De uitvoering van de richtlijn kostenreductie breedband heeft ruim een jaar vertraging opgelopen omdat verantwoordelijk minister Kamp van Economische Zaken eerst een volledig overzicht wil van alle infrastructuur die gebruikt kan worden voor het goedkoper aanleggen van breedband-internetkabels. Dat stelt de minister in een brief aan de Tweede Kamer. De richtlijn had per 1 januari 2016 geïmplementeerd moeten zijn. Kamp verwacht nu dat het bijbehorende wetsvoorstel in januari 2017 bij de Raad van State wordt ingediend.

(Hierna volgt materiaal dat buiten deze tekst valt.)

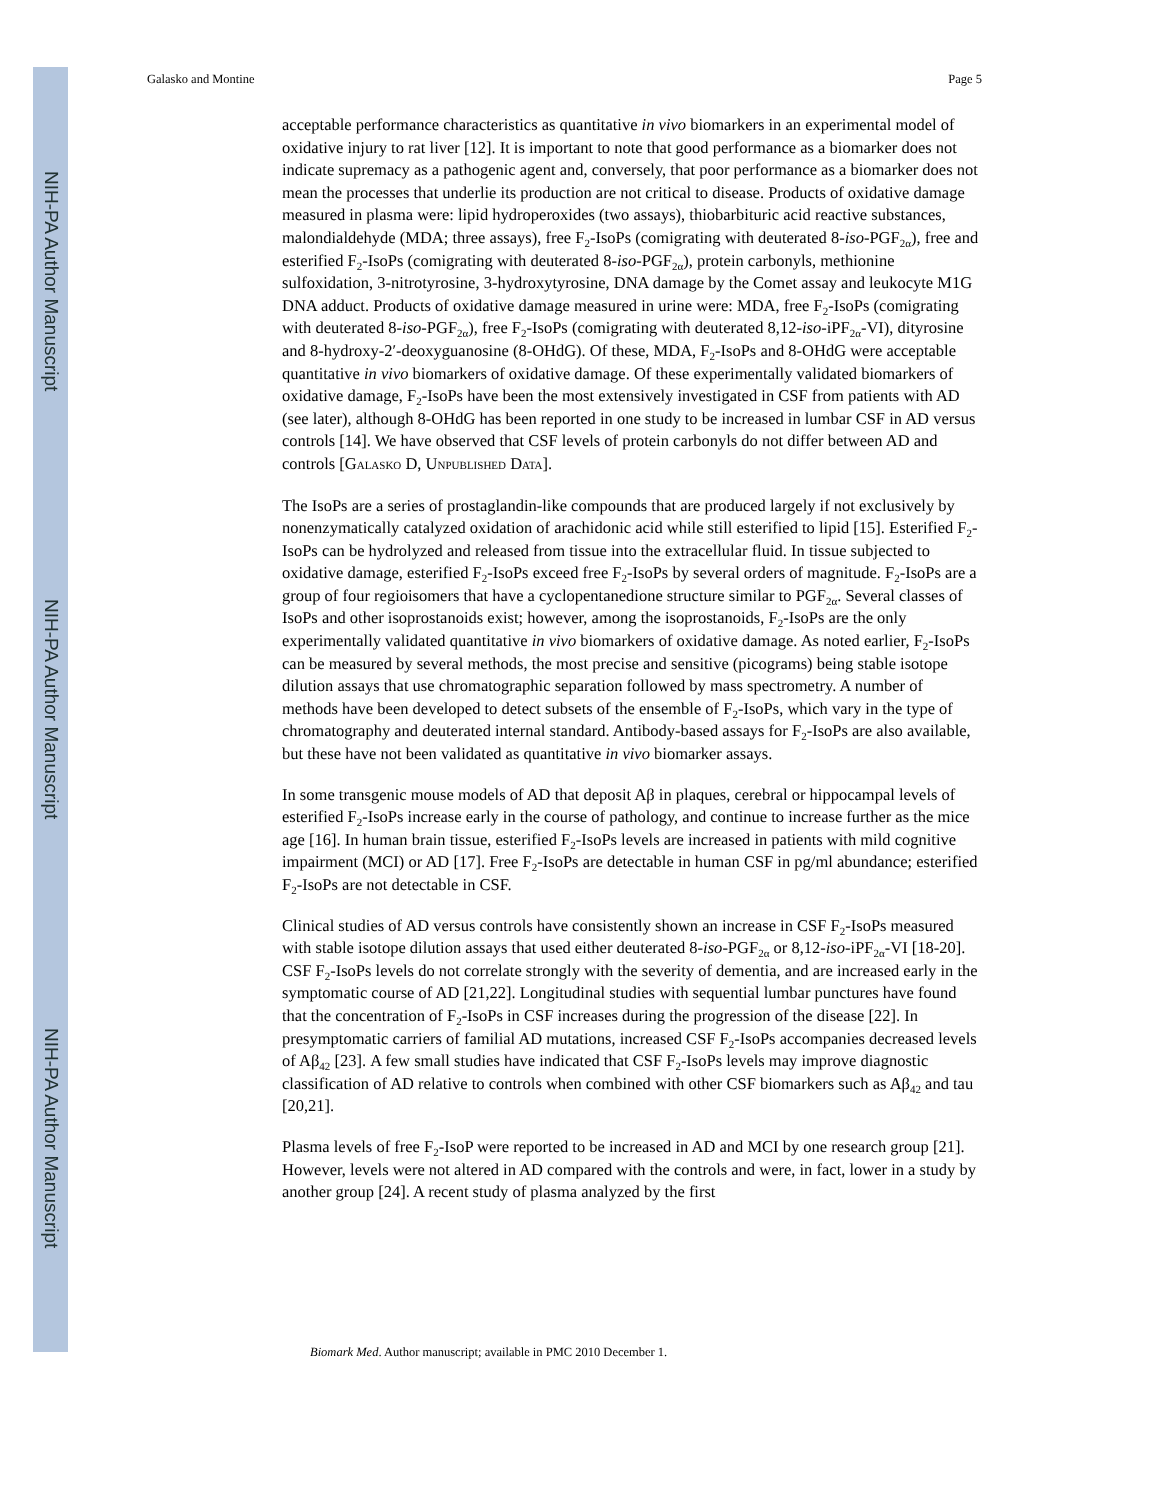NIH-PA Author Manuscript
NIH-PA Author Manuscript
NIH-PA Author Manuscript
Galasko and Montine Page 5
acceptable performance characteristics as quantitative in vivo biomarkers in an experimental model of oxidative injury to rat liver [12]. It is important to note that good performance as a biomarker does not indicate supremacy as a pathogenic agent and, conversely, that poor performance as a biomarker does not mean the processes that underlie its production are not critical to disease. Products of oxidative damage measured in plasma were: lipid hydroperoxides (two assays), thiobarbituric acid reactive substances, malondialdehyde (MDA; three assays), free F<sub>2</sub>-IsoPs (comigrating with deuterated 8-iso-PGF<sub>2α</sub>), free and esterified F<sub>2</sub>-IsoPs (comigrating with deuterated 8-iso-PGF<sub>2α</sub>), protein carbonyls, methionine sulfoxidation, 3-nitrotyrosine, 3-hydroxytyrosine, DNA damage by the Comet assay and leukocyte M1G DNA adduct. Products of oxidative damage measured in urine were: MDA, free F<sub>2</sub>-IsoPs (comigrating with deuterated 8-iso-PGF<sub>2α</sub>), free F<sub>2</sub>-IsoPs (comigrating with deuterated 8,12-iso-iPF<sub>2α</sub>-VI), dityrosine and 8-hydroxy-2′-deoxyguanosine (8-OHdG). Of these, MDA, F<sub>2</sub>-IsoPs and 8-OHdG were acceptable quantitative in vivo biomarkers of oxidative damage. Of these experimentally validated biomarkers of oxidative damage, F<sub>2</sub>-IsoPs have been the most extensively investigated in CSF from patients with AD (see later), although 8-OHdG has been reported in one study to be increased in lumbar CSF in AD versus controls [14]. We have observed that CSF levels of protein carbonyls do not differ between AD and controls [GALASKO D, UNPUBLISHED DATA].
The IsoPs are a series of prostaglandin-like compounds that are produced largely if not exclusively by nonenzymatically catalyzed oxidation of arachidonic acid while still esterified to lipid [15]. Esterified F<sub>2</sub>-IsoPs can be hydrolyzed and released from tissue into the extracellular fluid. In tissue subjected to oxidative damage, esterified F<sub>2</sub>-IsoPs exceed free F<sub>2</sub>-IsoPs by several orders of magnitude. F<sub>2</sub>-IsoPs are a group of four regioisomers that have a cyclopentanedione structure similar to PGF<sub>2α</sub>. Several classes of IsoPs and other isoprostanoids exist; however, among the isoprostanoids, F<sub>2</sub>-IsoPs are the only experimentally validated quantitative in vivo biomarkers of oxidative damage. As noted earlier, F<sub>2</sub>-IsoPs can be measured by several methods, the most precise and sensitive (picograms) being stable isotope dilution assays that use chromatographic separation followed by mass spectrometry. A number of methods have been developed to detect subsets of the ensemble of F<sub>2</sub>-IsoPs, which vary in the type of chromatography and deuterated internal standard. Antibody-based assays for F<sub>2</sub>-IsoPs are also available, but these have not been validated as quantitative in vivo biomarker assays.
In some transgenic mouse models of AD that deposit Aβ in plaques, cerebral or hippocampal levels of esterified F<sub>2</sub>-IsoPs increase early in the course of pathology, and continue to increase further as the mice age [16]. In human brain tissue, esterified F<sub>2</sub>-IsoPs levels are increased in patients with mild cognitive impairment (MCI) or AD [17]. Free F<sub>2</sub>-IsoPs are detectable in human CSF in pg/ml abundance; esterified F<sub>2</sub>-IsoPs are not detectable in CSF.
Clinical studies of AD versus controls have consistently shown an increase in CSF F<sub>2</sub>-IsoPs measured with stable isotope dilution assays that used either deuterated 8-iso-PGF<sub>2α</sub> or 8,12-iso-iPF<sub>2α</sub>-VI [18-20]. CSF F<sub>2</sub>-IsoPs levels do not correlate strongly with the severity of dementia, and are increased early in the symptomatic course of AD [21,22]. Longitudinal studies with sequential lumbar punctures have found that the concentration of F<sub>2</sub>-IsoPs in CSF increases during the progression of the disease [22]. In presymptomatic carriers of familial AD mutations, increased CSF F<sub>2</sub>-IsoPs accompanies decreased levels of Aβ<sub>42</sub> [23]. A few small studies have indicated that CSF F<sub>2</sub>-IsoPs levels may improve diagnostic classification of AD relative to controls when combined with other CSF biomarkers such as Aβ<sub>42</sub> and tau [20,21].
Plasma levels of free F<sub>2</sub>-IsoP were reported to be increased in AD and MCI by one research group [21]. However, levels were not altered in AD compared with the controls and were, in fact, lower in a study by another group [24]. A recent study of plasma analyzed by the first
Biomark Med. Author manuscript; available in PMC 2010 December 1.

Het doel van de richtlijn kostenreductie breedband is om de aanlegkosten van breedbandnetwerken te verlagen, met het oog op de breedbanddoelen van de Europese Commissie voor 2020. Deze doelen zijn dat in 2020 de helft van de EU-huishoudens internet met snelheden van minimaal 100 Mbps gebruikt en 100 procent toegang heeft tot internet van minimaal 30 Mbps. Voor een groot deel heeft Nederland deze doelstelling al gehaald. 97 procent van de burgers en 91 procent van de bedrijven is aangesloten op een breedbandnetwerk.
Om de breedbanddoelen te bereiken maakt de richtlijn het mogelijk dat telecomaanbieders gebruik kunnen maken van de infrastructuur van andere netwerken. Dit betekent dat telecomaanbieders – onder redelijke voorwaarden – toegang krijgen tot de fysieke infrastructuur (zoals buizen, masten, kabelgoten, straatkasten, antenne-opstelpunten) van bijna alle nutsbedrijven die infrastructuur aanbieden (telecom, elektriciteit, gas, verwarming, afval- en rioolwater en beheerders van spoorwegen, wegen, havens en luchthavens). Om dit mogelijk te maken moet door de netwerkbeheerders informatie worden verstrekt op grond waarvan de aanbieder inzicht kan krijgen in de locatie en aard van andere netwerken, om zo te kunnen beoordelen of medegebruik zinvol is.
Oorzaak vertraging
De oorzaak van de vertraging van de implementatie van de richtlijn ligt vooral in het vraagstuk rondom ongebruikte telecominfrastructuur. De huidige wetgeving verplicht aanbieders ertoe dat kabels en voorzieningen (zoals mantelbuizen) die 10 jaar niet worden gebruikt, op verzoek van de grondeigenaar (die moet gedogen dat kabels worden aangelegd op zijn grond) moeten worden opgeruimd. Als de gemeente eigenaar is van de grond heeft zij de mogelijkheid om de aanbieder te verplichten tot betaling van precariobelasting. Het gaat hier om infrastructuur die voor een deel potentieel geschikt is en gebruikt kan worden door de telecomaanbieders voor de aanleg van breedbandnetwerken.
Kamp stelt het belangrijk te vinden om in het wetsvoorstel duidelijk te regelen wat er moet gebeuren met ongebruikte telecominfrastructuur die nog in de ondergrond zit. Daarvoor is het nodig inzicht te krijgen welke telecominfrastructuur die langer dan 10 jaar niet wordt gebruikt, nog geschikt en noodzakelijk is voor de uitrol van breedband. Dit wordt momenteel door een onafhankelijk bureau in kaart gebracht. Bij het onderzoek zijn alle belanghebbende partijen betrokken, waaronder grondeigenaren (zoals gemeenten en Rijkswaterstaat) en telecomaanbieders.
De uitkomsten van het onderzoek zullen volgens Kamp medio december beschikbaar zijn. Aan de hand van de uitkomsten zal Kamp samen met met minister Melanie Schultz van Haegen van Infrastructuur en Milieu bekijken hoe men verder gaan met de gedoog- en opruimplicht voor ongebruikte telecomkabels. Kamp verwacht het wetsvoorstel begin 2017 voor advies bij de Raad van State te kunnen indienen.